Since the end of 2020, Dr. Benjamin Unger is a junior research group leader in SimTech and conducts research in the field of dynamical systems. Together with Dr. Robert Altmann from the University of Augsburg, he has successfully acquired a first DFG project.
“This is the first time I have submitted a proposal to the DFG and I’m very happy that the DFG decided to fund our project. The positive feedback enables us to bring our research idea to the next level, and at the same time, helps me to strengthen my new research group at SimTech”, underlines Benjamin Unger.

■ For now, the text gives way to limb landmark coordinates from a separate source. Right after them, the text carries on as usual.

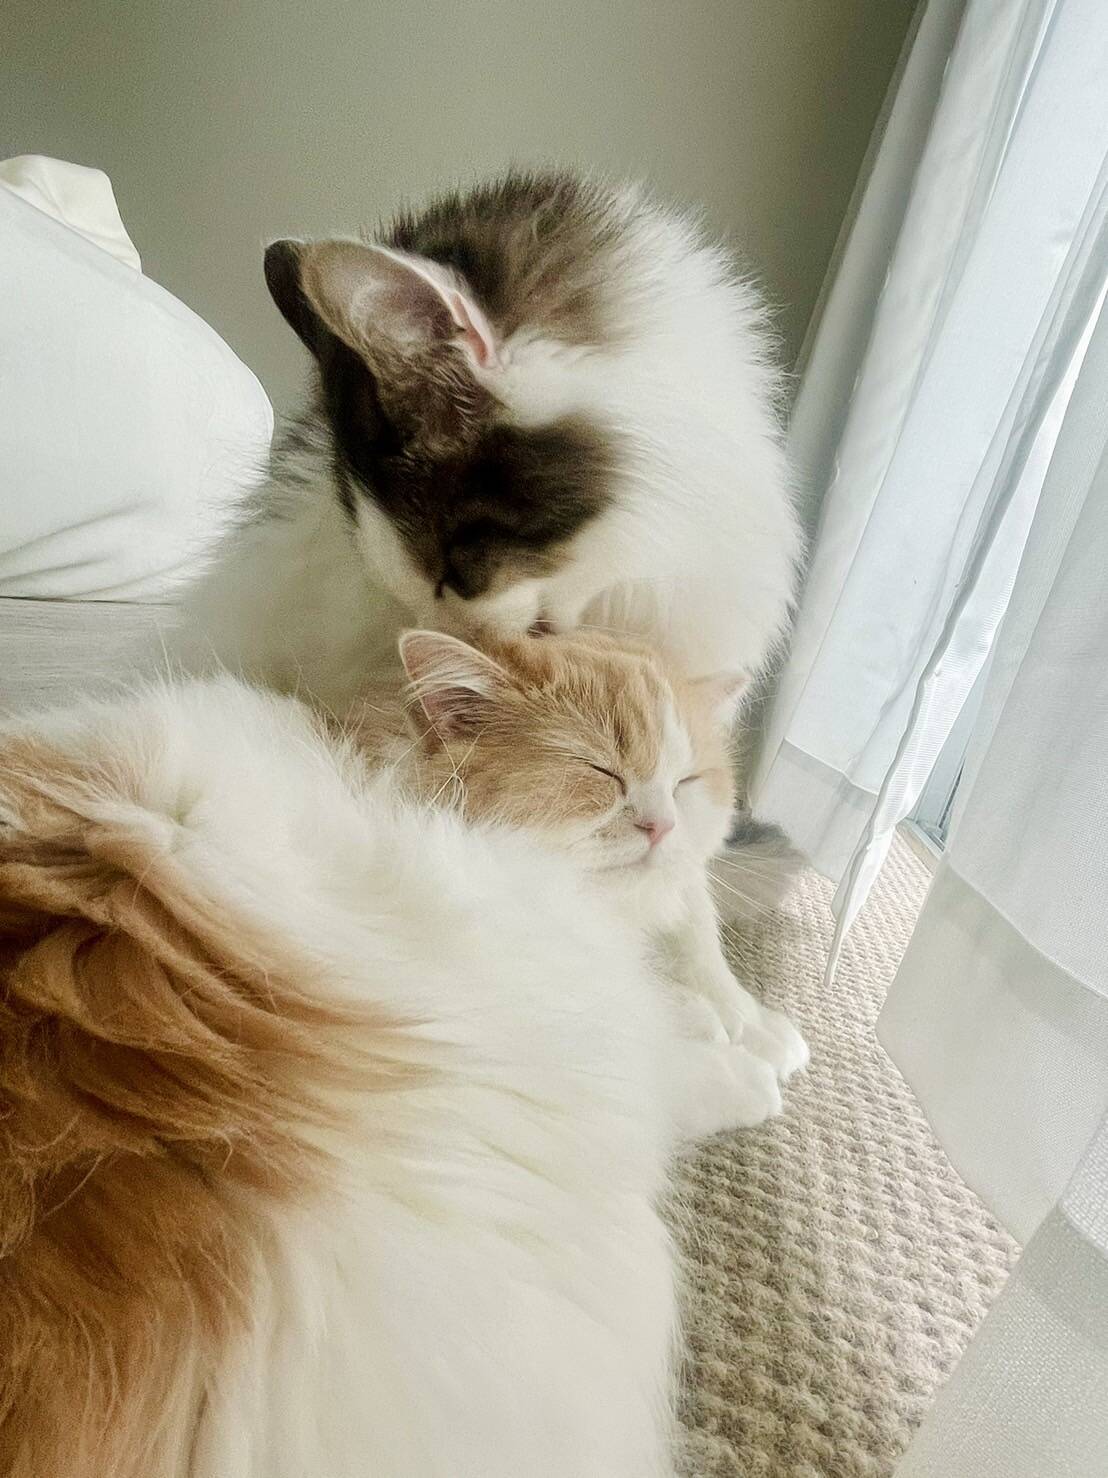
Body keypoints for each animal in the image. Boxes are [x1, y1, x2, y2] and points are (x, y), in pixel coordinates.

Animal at [0, 675, 786, 1478]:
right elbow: (669, 1068)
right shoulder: (556, 1015)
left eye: (687, 780)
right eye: (599, 772)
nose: (664, 826)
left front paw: (734, 1020)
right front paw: (751, 1069)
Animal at [350, 625, 808, 1078]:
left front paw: (751, 1021)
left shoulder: (685, 888)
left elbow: (703, 949)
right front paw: (700, 1020)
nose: (661, 825)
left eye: (685, 781)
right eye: (601, 771)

Entitled "Decoupling integration schemes of higher order for poroelastic networks", the project will focus on the development of an efficient time integration of poroelastic networks. Poroelastic equations play a central role in numerous fields of application such as geomechanics or biomedicine. For example, when modeling the deformation of brain tissue, several pressure variables are needed,l which leads to a multiple-network poroelastic model. The corresponding model is described by a coupled system of elliptic-parabolic differential equations, which is very computationally intensive, especially in the three-dimensional case. The direct application of standard methods therefore constitutes a major challenge even for modern computers.

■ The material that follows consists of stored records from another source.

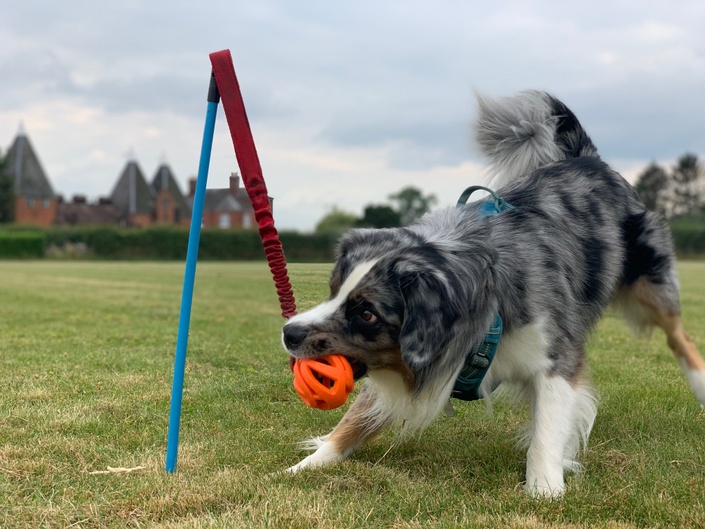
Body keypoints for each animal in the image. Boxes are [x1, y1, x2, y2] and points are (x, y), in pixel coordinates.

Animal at [280, 88, 704, 498]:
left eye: (367, 313)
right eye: (334, 290)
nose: (289, 332)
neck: (486, 293)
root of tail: (587, 158)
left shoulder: (556, 355)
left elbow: (549, 425)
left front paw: (544, 487)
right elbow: (354, 418)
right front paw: (303, 466)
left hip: (650, 283)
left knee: (678, 336)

The stated goal is therefore to develop highly efficient higher-order semi-explicit time integration methods that combine the simplicity of monolithic approaches with the speed of iterative methods that decouple the problem into the elliptic and parabolic parts. The basis for the project is the joint publication with Dr. Roland Maier (Chalmers University) Semi-explicit discretization schemes for weakly coupled elliptic-parabolic problems (Mathematics of Computations, 90:1089-1118 (2021)), in which both developed a first-order semi-explicit method and proved its convergence. For the convergence proof, a new proof technique was developed that relates the convergence of the time discretization to the asymptotic stability of a time-delayed equation. Besides the development and analysis of the new time integration methods, an additional focus is on the further development of this proof technique and the resulting results.
The project has a duration of 36 months. In a next step, a research associate (m/f/d) is now to be found.